_Task 1_
Update the heat pump article between "The cost of" and "oil or propane.", inclusive, and write that part out again with "volatile" replaced by "unpredictable".
_Task 2_
In the heat pump article, what does the outdoor unit of a standard air-source heat pump look like?

[Opening Reading passage section]

Pumping up efficiency
by James Dulley
Engineering Consultant


Heat pumps efficiently heat and cool your home


Q: I have an old central air conditioner and electric furnace. I want to install a heat pump but cannot afford a geothermal one. What are the newest designs of standard heat pumps, and how do they work?
A: Heat pumps are becoming a more common alternative to central air conditioners no matter what type of existing heating system you have. This is because a heat pump can also heat, as well as cool, your house efficiently.

The cost of electricity for heating and cooling a house, although it gradually increases as most prices do over time, is much less volatile than natural gas, oil or propane.

A geothermal heat pump is one of the most energy-efficient heating and cooling systems for any climate. Even though it provides a good long-term payback over its life on the investment, particularly in very hot or cold climates, the initial installation costs are considerably higher than for standard air-source models. Also, depending upon the yard and soil type, it may not applicable for every house.

A standard air-source heat pump is basically a central air conditioner with a few extra parts. The outdoor unit looks exactly the same as a central air conditioner. It is called a heat pump because it literally pumps heat out of your house (cooling mode) or into your house (heating mode) to or from the outdoor air around the outdoor compressor/condenser unit.

[Closing Reading passage section]
[Opening Extracted data section]

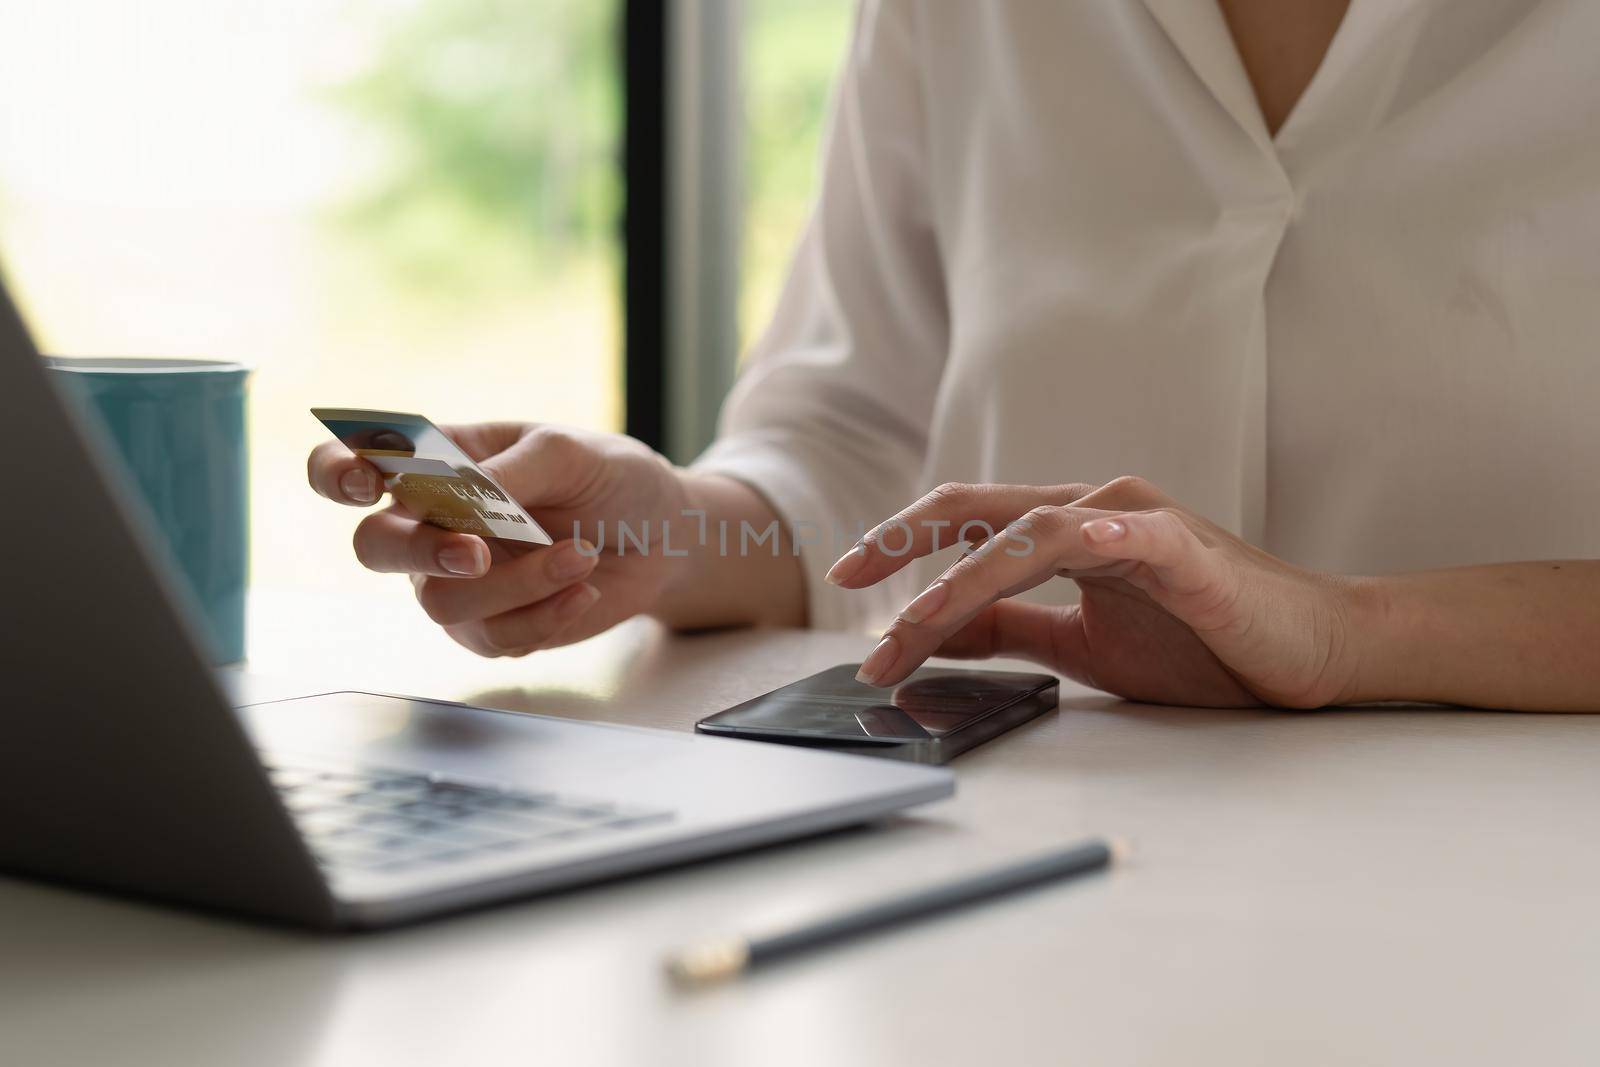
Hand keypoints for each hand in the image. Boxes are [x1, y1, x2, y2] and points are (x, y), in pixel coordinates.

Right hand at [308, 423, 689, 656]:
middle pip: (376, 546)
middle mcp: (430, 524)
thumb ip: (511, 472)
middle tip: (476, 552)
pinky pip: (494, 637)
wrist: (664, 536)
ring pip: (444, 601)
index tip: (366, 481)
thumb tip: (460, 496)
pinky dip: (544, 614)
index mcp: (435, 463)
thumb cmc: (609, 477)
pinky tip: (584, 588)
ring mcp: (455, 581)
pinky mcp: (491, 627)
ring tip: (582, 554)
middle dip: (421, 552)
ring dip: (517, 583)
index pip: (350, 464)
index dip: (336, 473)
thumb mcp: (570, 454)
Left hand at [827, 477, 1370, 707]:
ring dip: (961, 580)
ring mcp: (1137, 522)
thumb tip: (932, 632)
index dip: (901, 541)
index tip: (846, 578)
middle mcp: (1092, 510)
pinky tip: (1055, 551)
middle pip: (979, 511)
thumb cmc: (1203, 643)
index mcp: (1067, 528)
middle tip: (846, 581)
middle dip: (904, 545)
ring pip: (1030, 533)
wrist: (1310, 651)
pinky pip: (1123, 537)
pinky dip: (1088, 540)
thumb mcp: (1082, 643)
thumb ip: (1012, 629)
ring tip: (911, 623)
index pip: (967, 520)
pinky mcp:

[Closing Extracted data section]

_Exercise answer 1_
The cost of electricity for heating and cooling a house, although it gradually increases as most prices do over time, is much less unpredictable than natural gas, oil or propane.

_Exercise answer 2_
It looks exactly the same as a central air conditioner.